Wisconsin’in bütçe açığı 3.6 milyar dolar, ABD’nin toplam bütçe açığı ise 130 milyar dolar. ABD’de kriz sonrasında gelir dağılımındaki dengesizlik arttı. Gelirin eşitlikçi paylaşımı sorunları çözebilir. Bush’un başlatıp Obama’nın devam ettirdiği ve zenginlerin faydalandığı “vergi indirimi yasası” bir süreliğine askıya alınsa ABD’nin bütçe açığı kapanıyor. Farklı alternatifler de yaratılabilir. Örneğin, Wall Street’deki yöneticiler maaşlarını bağışlasalar veya ABD’nin en zengin 400 kişisinin toplam 1,37 trilyon doları bulan servetine %10’luk bir vergi uygulansa; holdinglerin 1.66 trilyon doları bulan yıllık karına veya 2 trilyonluk nakit birikimlerine vergi uygulansa ABD’nin bütçe açığı kapanıyor.
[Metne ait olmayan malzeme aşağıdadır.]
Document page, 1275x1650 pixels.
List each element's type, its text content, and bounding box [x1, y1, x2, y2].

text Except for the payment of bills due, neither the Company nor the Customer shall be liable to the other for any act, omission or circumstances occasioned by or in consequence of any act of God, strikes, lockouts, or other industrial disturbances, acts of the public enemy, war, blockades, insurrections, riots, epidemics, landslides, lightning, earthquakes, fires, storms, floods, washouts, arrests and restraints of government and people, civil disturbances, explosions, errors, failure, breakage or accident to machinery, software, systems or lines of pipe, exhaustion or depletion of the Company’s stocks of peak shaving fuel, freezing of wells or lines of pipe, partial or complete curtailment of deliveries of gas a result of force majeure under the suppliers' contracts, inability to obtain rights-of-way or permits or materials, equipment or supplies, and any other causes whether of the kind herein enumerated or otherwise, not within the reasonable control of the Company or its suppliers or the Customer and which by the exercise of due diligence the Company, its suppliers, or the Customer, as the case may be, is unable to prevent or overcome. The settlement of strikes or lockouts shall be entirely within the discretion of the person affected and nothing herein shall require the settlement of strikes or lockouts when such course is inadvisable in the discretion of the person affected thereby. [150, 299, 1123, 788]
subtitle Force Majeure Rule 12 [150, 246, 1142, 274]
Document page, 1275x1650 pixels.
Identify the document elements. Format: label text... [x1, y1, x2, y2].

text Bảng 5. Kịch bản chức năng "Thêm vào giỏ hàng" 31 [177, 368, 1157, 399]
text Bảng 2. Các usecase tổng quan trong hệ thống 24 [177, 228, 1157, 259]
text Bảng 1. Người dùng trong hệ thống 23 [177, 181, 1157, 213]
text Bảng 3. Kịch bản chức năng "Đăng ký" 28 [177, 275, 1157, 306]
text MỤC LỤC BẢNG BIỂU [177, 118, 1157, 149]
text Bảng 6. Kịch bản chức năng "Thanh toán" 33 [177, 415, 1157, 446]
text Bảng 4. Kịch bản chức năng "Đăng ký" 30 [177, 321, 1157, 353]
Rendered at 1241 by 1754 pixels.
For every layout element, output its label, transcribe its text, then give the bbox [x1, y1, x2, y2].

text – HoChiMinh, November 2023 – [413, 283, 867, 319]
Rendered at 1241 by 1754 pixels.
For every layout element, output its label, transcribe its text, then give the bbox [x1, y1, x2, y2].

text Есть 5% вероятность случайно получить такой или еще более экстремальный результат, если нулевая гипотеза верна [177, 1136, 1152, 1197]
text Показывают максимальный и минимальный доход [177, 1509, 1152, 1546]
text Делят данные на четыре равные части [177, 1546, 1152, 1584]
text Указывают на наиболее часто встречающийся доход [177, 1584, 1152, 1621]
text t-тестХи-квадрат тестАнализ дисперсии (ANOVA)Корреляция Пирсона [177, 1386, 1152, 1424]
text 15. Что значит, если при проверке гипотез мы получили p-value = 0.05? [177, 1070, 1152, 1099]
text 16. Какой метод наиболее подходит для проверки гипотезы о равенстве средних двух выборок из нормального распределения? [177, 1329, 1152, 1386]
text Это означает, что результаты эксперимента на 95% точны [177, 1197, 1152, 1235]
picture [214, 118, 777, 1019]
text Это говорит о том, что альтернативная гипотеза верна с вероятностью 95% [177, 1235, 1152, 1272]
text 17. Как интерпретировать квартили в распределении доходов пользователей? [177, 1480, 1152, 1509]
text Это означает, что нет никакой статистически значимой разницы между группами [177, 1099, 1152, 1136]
Son filmine “Kapitalizm: Bir Aşk Hikâyesi” ismini veren Michael Moore “Yasayı Geri Çek” (Kill the Bill) sloganları eşliğinde yaptığı destek konuşmasında “Amerika züğürt değil, yalnızca kimden vergi alacağını bilmiyor” dedi.

Kapitalizm: cellâdımıza âşık olma hikâyesi… Ayrılık sahnesi Hollywood setinde değil Wisconsin sokaklarında çekiliyor.